According to the surveys conducted in LY-affected areas in Jamaica (Schuiling 1976) and in Florida (Howard and McCoy 1980), the only common species found in coconut palms in both locations was a leafhopper (Haplaxius crudus Van Duzee, 1907). This pest belongs to Auchenorrhyncha, sub-order of Homoptera, and is the most phytoplasma-associated vector. In addition, the apparent rate of spread of LY was decreased in areas where H. crudus populations were reduced by insecticide treatment (Howard and McCoy 1980). It was also noted that the populations of H. crudus in heavily affected areas were 40 times higher than in LY-free areas of Florida (Howard 1980). When coconut and other palm species, within insect-proof cages, were exposed to H. crudus adults captured from palms in LY-affected areas, transmission of LY to most test palms occurred within 34 months. In contrast, similar palms which were not exposed to H. crudus remained healthy (Howard et al. 1983). Furthermore, a Polymerase Chain Reaction (PCR)-based detection of LY-phytoplasma infection was reported in native H. crudus in Florida. Taken together, these studies have indicated the significance of this planthopper as a vector for LY in Florida.
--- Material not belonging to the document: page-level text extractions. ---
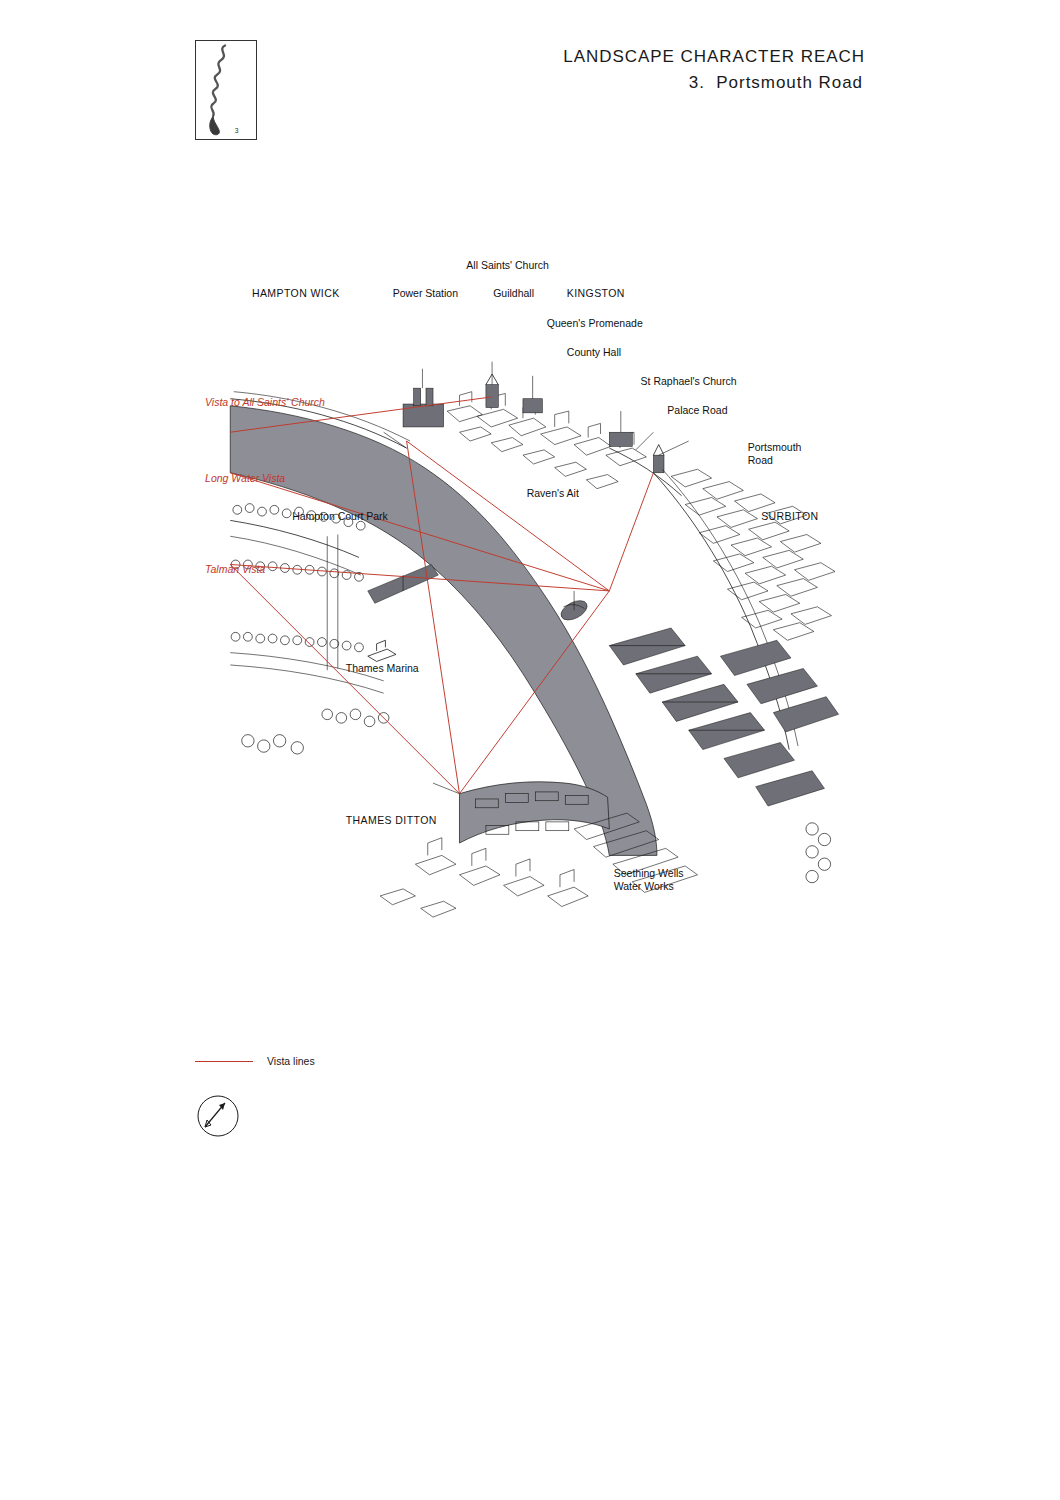3
LANDSCAPE CHARACTER REACH
3. Portsmouth Road
All Saints' Church
Power Station
Guildhall
KINGSTON
HAMPTON WICK
Queen's Promenade
County Hall
St Raphael's Church
Palace Road
Portsmouth
Road
Vista to All Saints' Church
Long Water Vista
Talman Vista
Hampton Court Park
Raven's Ait
SURBITON
Thames Marina
THAMES DITTON
Seething Wells
Water Works
Vista lines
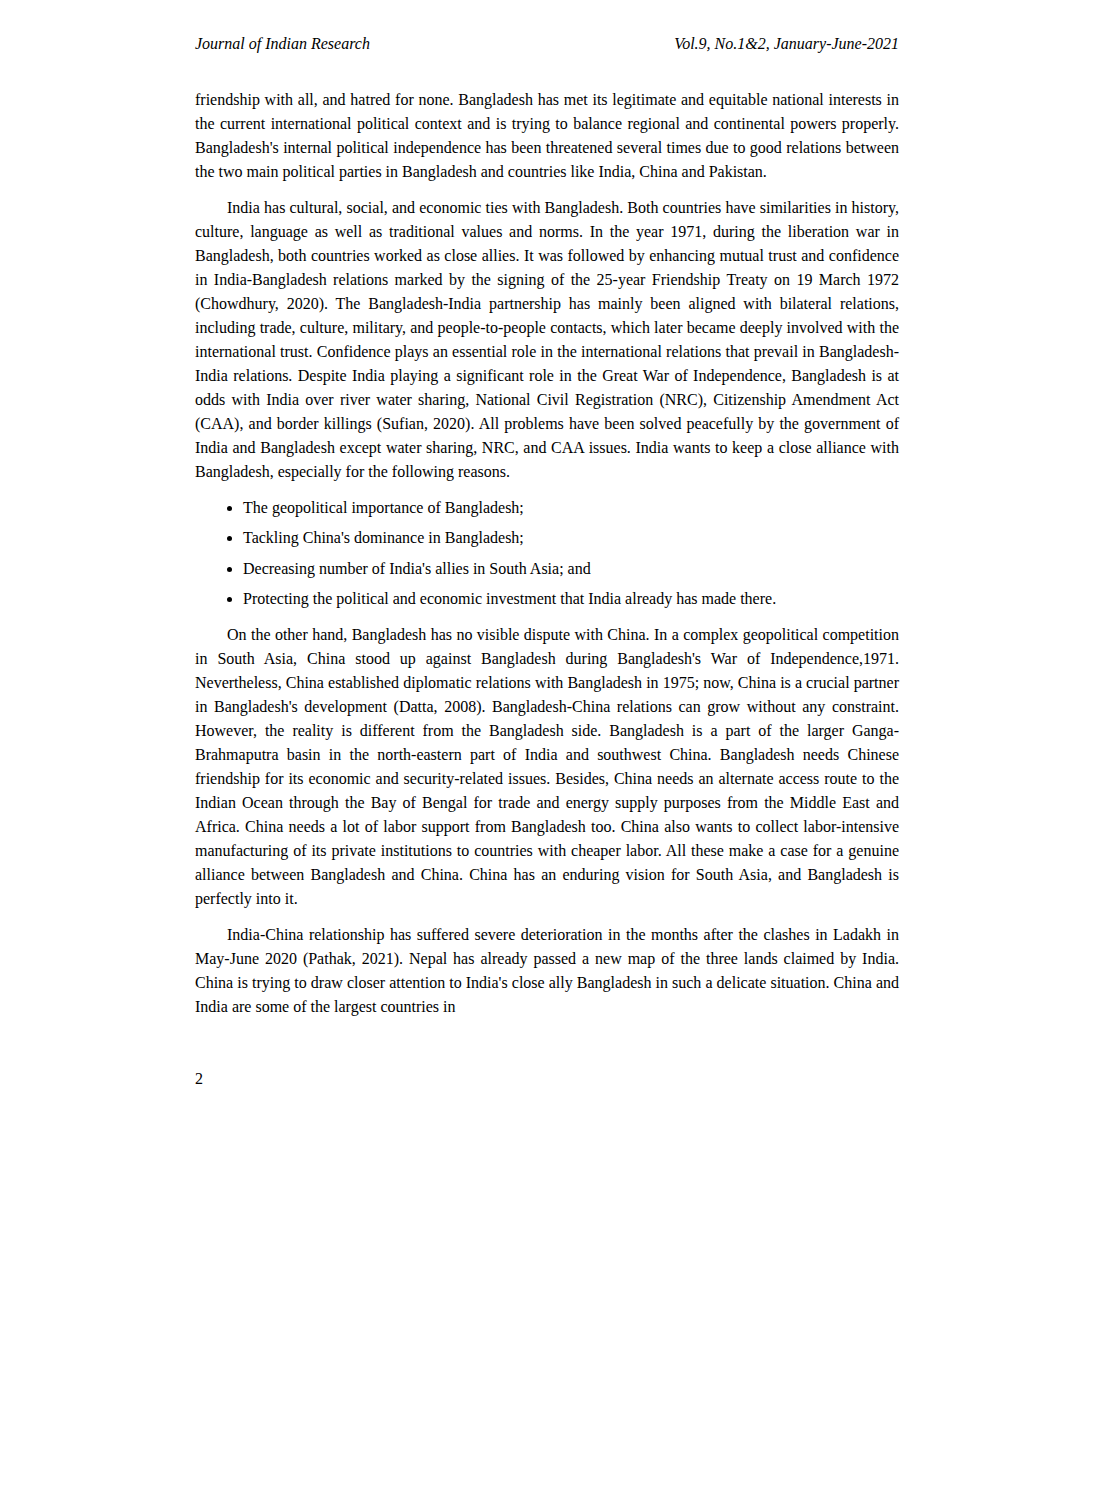Journal of Indian Research Vol.9, No.1&2, January-June-2021
friendship with all, and hatred for none. Bangladesh has met its legitimate and equitable national interests in the current international political context and is trying to balance regional and continental powers properly. Bangladesh's internal political independence has been threatened several times due to good relations between the two main political parties in Bangladesh and countries like India, China and Pakistan.
India has cultural, social, and economic ties with Bangladesh. Both countries have similarities in history, culture, language as well as traditional values and norms. In the year 1971, during the liberation war in Bangladesh, both countries worked as close allies. It was followed by enhancing mutual trust and confidence in India-Bangladesh relations marked by the signing of the 25-year Friendship Treaty on 19 March 1972 (Chowdhury, 2020). The Bangladesh-India partnership has mainly been aligned with bilateral relations, including trade, culture, military, and people-to-people contacts, which later became deeply involved with the international trust. Confidence plays an essential role in the international relations that prevail in Bangladesh-India relations. Despite India playing a significant role in the Great War of Independence, Bangladesh is at odds with India over river water sharing, National Civil Registration (NRC), Citizenship Amendment Act (CAA), and border killings (Sufian, 2020). All problems have been solved peacefully by the government of India and Bangladesh except water sharing, NRC, and CAA issues. India wants to keep a close alliance with Bangladesh, especially for the following reasons.
The geopolitical importance of Bangladesh;
Tackling China's dominance in Bangladesh;
Decreasing number of India's allies in South Asia; and
Protecting the political and economic investment that India already has made there.
On the other hand, Bangladesh has no visible dispute with China. In a complex geopolitical competition in South Asia, China stood up against Bangladesh during Bangladesh's War of Independence,1971. Nevertheless, China established diplomatic relations with Bangladesh in 1975; now, China is a crucial partner in Bangladesh's development (Datta, 2008). Bangladesh-China relations can grow without any constraint. However, the reality is different from the Bangladesh side. Bangladesh is a part of the larger Ganga-Brahmaputra basin in the north-eastern part of India and southwest China. Bangladesh needs Chinese friendship for its economic and security-related issues. Besides, China needs an alternate access route to the Indian Ocean through the Bay of Bengal for trade and energy supply purposes from the Middle East and Africa. China needs a lot of labor support from Bangladesh too. China also wants to collect labor-intensive manufacturing of its private institutions to countries with cheaper labor. All these make a case for a genuine alliance between Bangladesh and China. China has an enduring vision for South Asia, and Bangladesh is perfectly into it.
India-China relationship has suffered severe deterioration in the months after the clashes in Ladakh in May-June 2020 (Pathak, 2021). Nepal has already passed a new map of the three lands claimed by India. China is trying to draw closer attention to India's close ally Bangladesh in such a delicate situation. China and India are some of the largest countries in
2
Studies have also been conducted in the identification of vectors of LY phytoplasmas in other countries. In Jamaica, positive LY-phytoplasma detection has been confirmed in H. crudus and in another homopteran: Cedusa sp., captured in LY-affected sites (Brown et al. 2006). In the Yucatan peninsula of Mexico, where LY has been a devastating factor for cultivation of coconut and other palm species, wild H. crudus insects were captured from palm foliage and showed positive detection for 16SrIV phytoplasmas at a proportion of 2.7% (of 2726 insects analysed). Also, the detection was positive in both male and female insects, with a higher proportion found in males (Narvaez et al. 2018). In silico, RFLP and phylogenetic analyses of PCR-amplified Ribosomal DNA (rDNA) products showed that H. crudus insects could individually harbour one of three strains: 16SrIV-A, 16SrIV-D or 16SrIV-E, a strain diversity that has also been found in palms affected by LY-type disease syndromes in this part of Mexico (Narvaez et al. 2018). When these H. crudus wild insects were tested as vectors of LY phytoplasmas in insect-proof cages containing LY susceptible Pritchardia pacifica palms, positive transmission occurred, P. pacifica palms developed a LY-type syndrome and died. The phytoplasma associated strain was found as 16SrIV-A in some palms, while it was shown as 16SrIV-D in other palms (CICY, Mexico, unpublished). Similar results were obtained when using an in vitro system for testing vector transmission. After an introduction of H. crudus for 1 month, micropropagated coconut plantlets developed leaf yellowing. The PCR analysis of both plantlets and insects confirmed positive results and the phytoplasma strain found was the same in both plantlets and insects (CICY, Mexico, unpublished). In Tabasco, Mexico, insects of H. crudus captured from LY-affected palms were found to be positive with PCR detection for 16SrIV phytoplasmas. Other homopteran species, Haplaxius skarphion, Haplaxius cadwuellii, Oeclus snowii and Persis foveastis, also tested positive for 16SrIV phytoplasmas (CP, Mexico, unpublished). The results obtained in the USA, Mexico and Jamaica confirmed that H. crudus is a vector of 16SrIV phytoplasmas. However, there might also be other vectors involved in the transmission of these phytoplasmas.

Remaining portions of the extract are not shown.